Die grossen Vorhaben in der Wachstumsphase nach 1860, vor allem aber das Scheitern des ehrgeizigen, mit Gemeindegeldern finanzierten Schweizerischen Nationalbahnprojekts führten zum Ende des "reichen" Winterthur. Der Konkurs der Nationalbahn 1878 stürzte die Stadt in Schulden, die erst 1953 getilgt waren. Sobald bedeutende finanzielle Aufgaben anstanden wie nach der Eingemeindung 1922 und in der Krise nach 1930, stieg die ungedeckte Schuld, aber auch erneut in der Wachstumsphase nach 1955, in den Rezessionen nach 1972 und 1980 sowie in der Strukturkrise nach 1990. Stets lag die Steuerkraft pro Einwohner seit 1956 unter dem kantonalen Mittel. In der Regel war Winterthur auf den kantonalen Finanzausgleich angewiesen, was die kommunale Autonomie einschränkte. Seit 2012 erhält die Stadt einen Zentrumslastenausgleich, sieht sich aber durch das seit 2000 anhaltende Bevölkerungswachstum und den damit einhergehenden Infrastrukturausbau erneut vor finanzielle Probleme gestellt.

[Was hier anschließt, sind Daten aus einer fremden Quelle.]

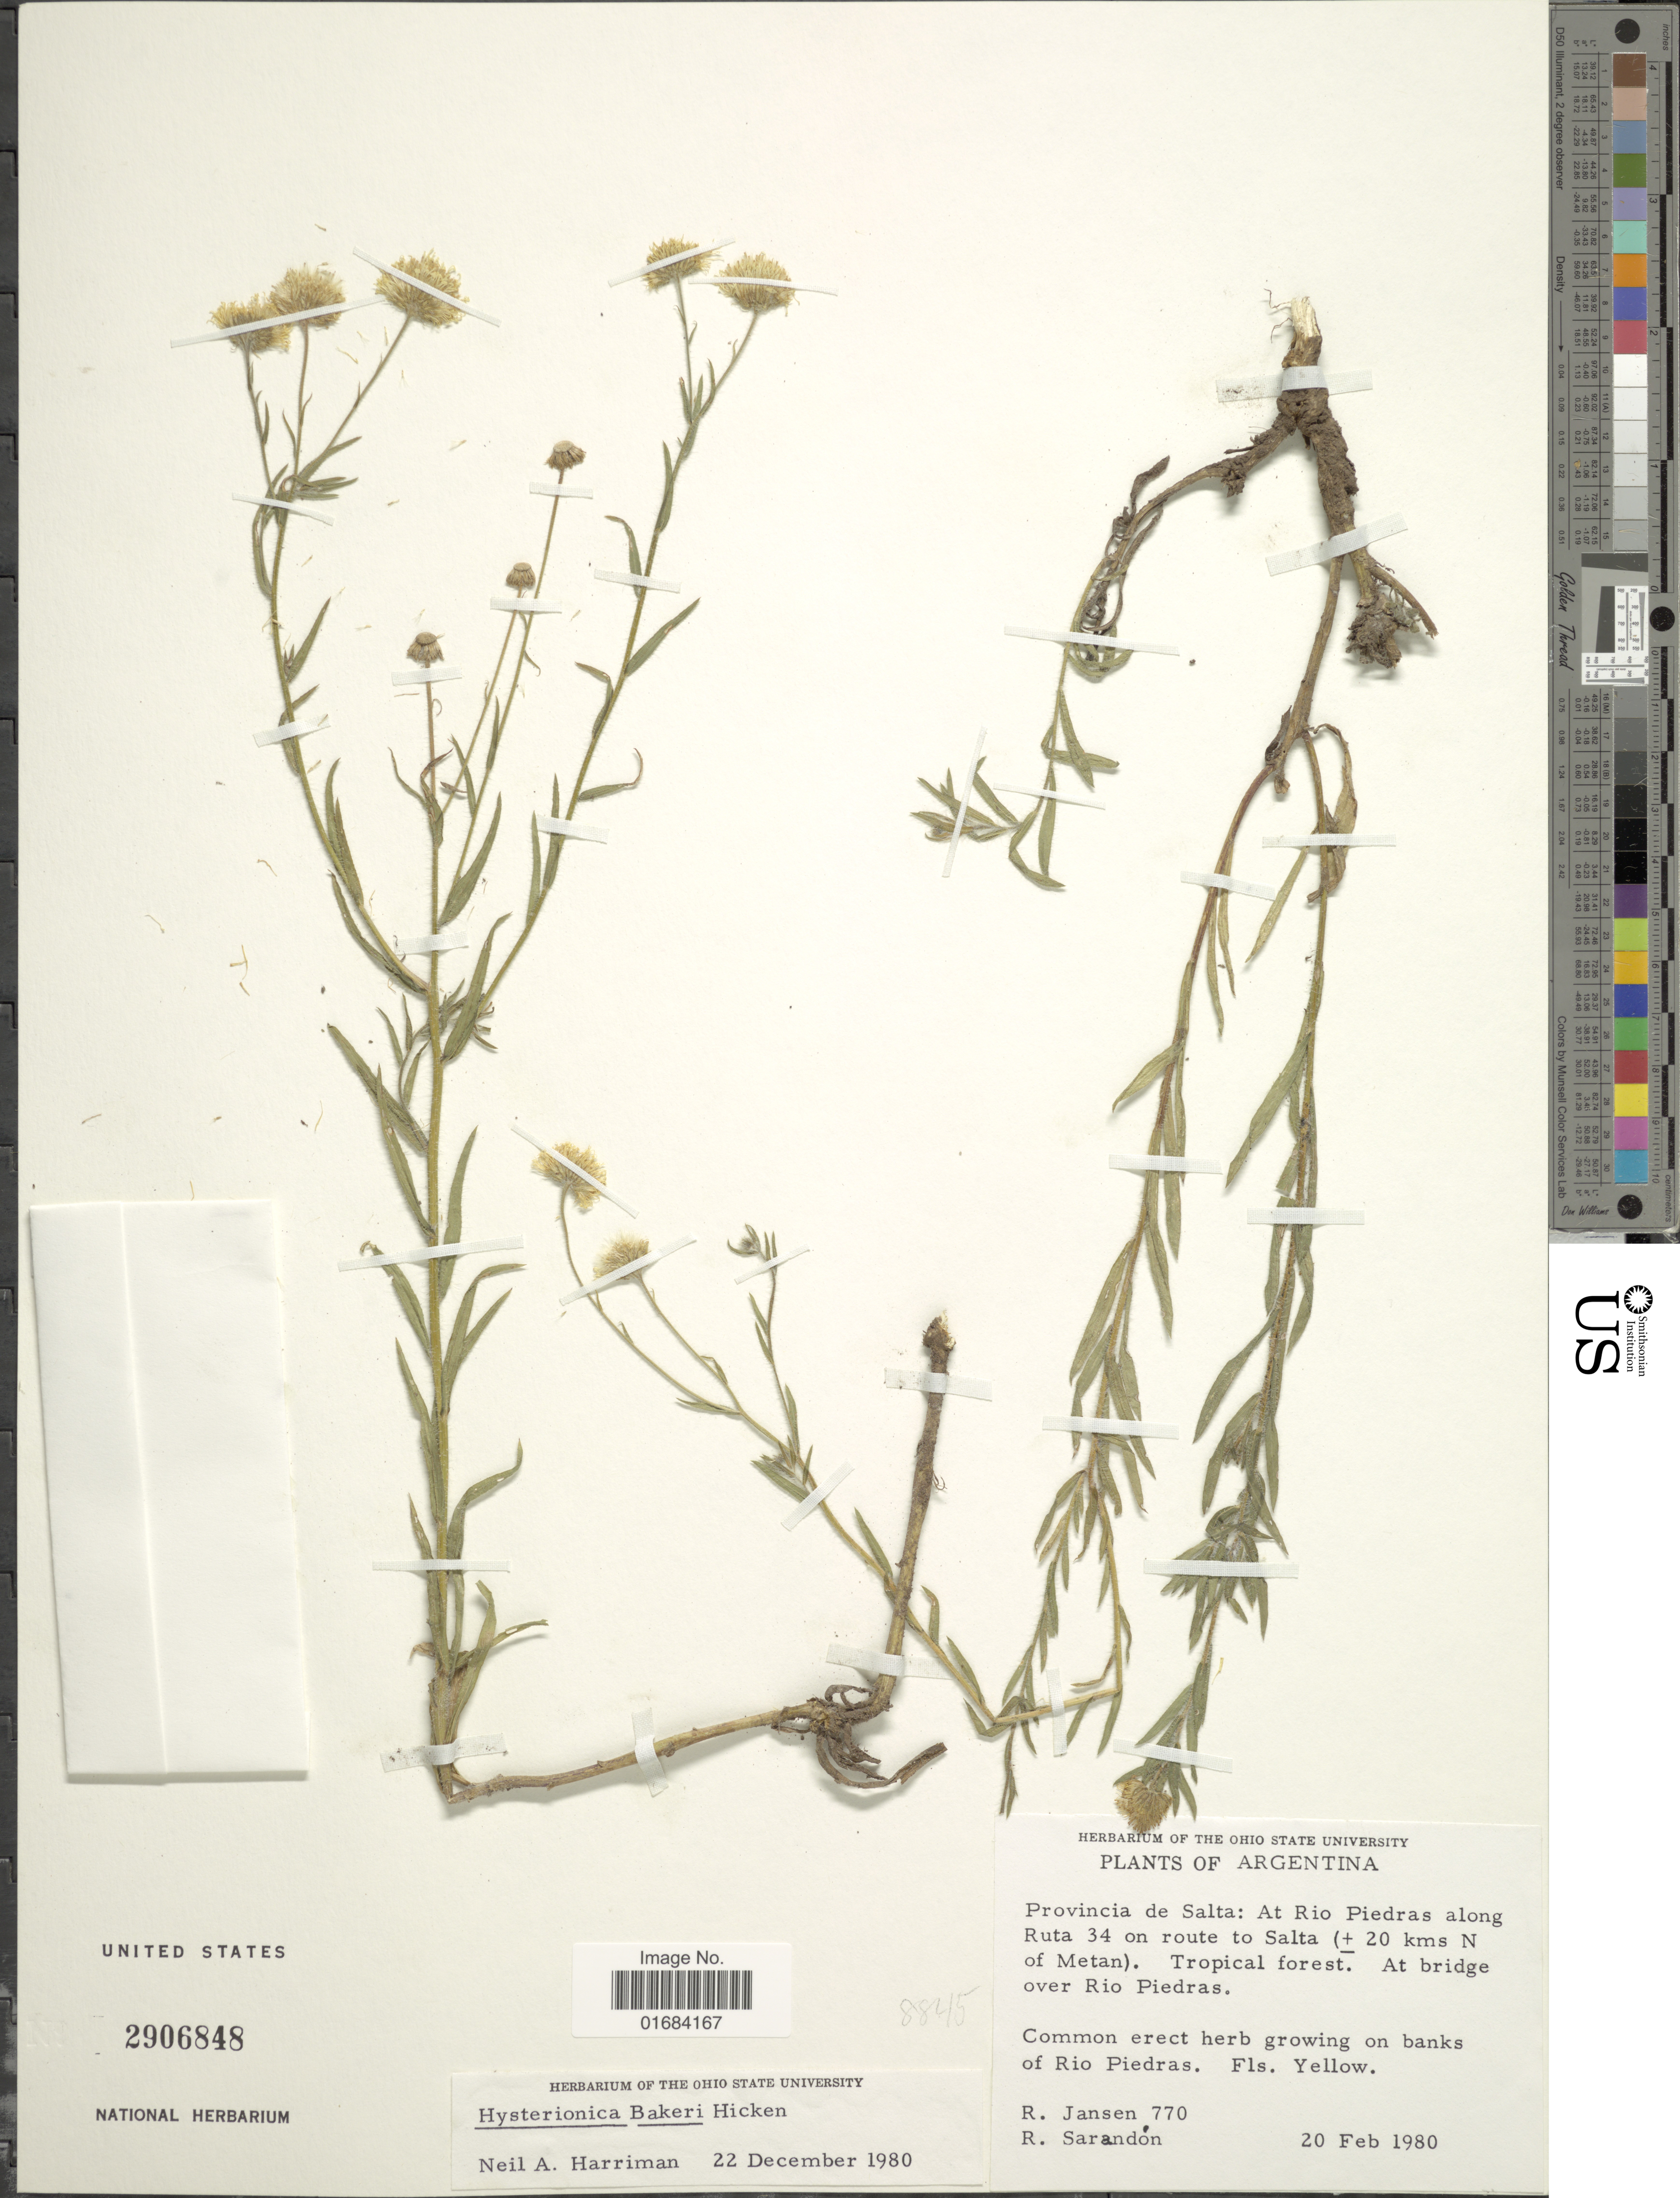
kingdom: Plantae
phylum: Tracheophyta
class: Magnoliopsida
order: Asterales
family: Asteraceae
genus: Hysterionica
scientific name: Hysterionica bakeri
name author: Hicken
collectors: R. K. Jansen & R. Sarandon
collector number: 770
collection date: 1980-02-20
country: Argentina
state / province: Salta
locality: At Rio Piedras along Ruta 34 on route to Salta (+ 20 kms N of Metan). Tropical forest. At bridge over Rio Piedras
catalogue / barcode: US 2906848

Die städtischen Werke entstanden 1872 mit der Übernahme der 1859 errichteten Gasfabrik. Die Öllampen von 1821 wurden 1860 durch Gaslaternen abgelöst. Mit dem Anschluss an das Verbundnetz für Gas endete 1969 die städtische Gasproduktion. 1827-1841 wurde der durch die Gassen fliessende Stadtbach eingedolt und das Abwasser durch weitere damals angelegte Kanäle in die Eulach geleitet. Ab 1873 ersetzte die Hauswasserversorgung jene an den öffentlichen Brunnen. Ein neues Kanalnetz entstand ab 1886, ein erstes Klärbecken 1893. Die Kläranlage Hard nahm 1951 den Betrieb auf, die Kehrichtverbrennungsanlage 1965, die damit die Deponien unter anderem in Dättnau (bis 1959) und Riet bei Oberwinterthur (ab 1914) ablöste. Sie produziert seit 1985 auch Fernwärme und seit 2009 Strom. 1972 wurden das 1904 gegründete Elektrizitäts-, das Gas- und das Wasserwerk zu den städtischen Werken zusammengefasst.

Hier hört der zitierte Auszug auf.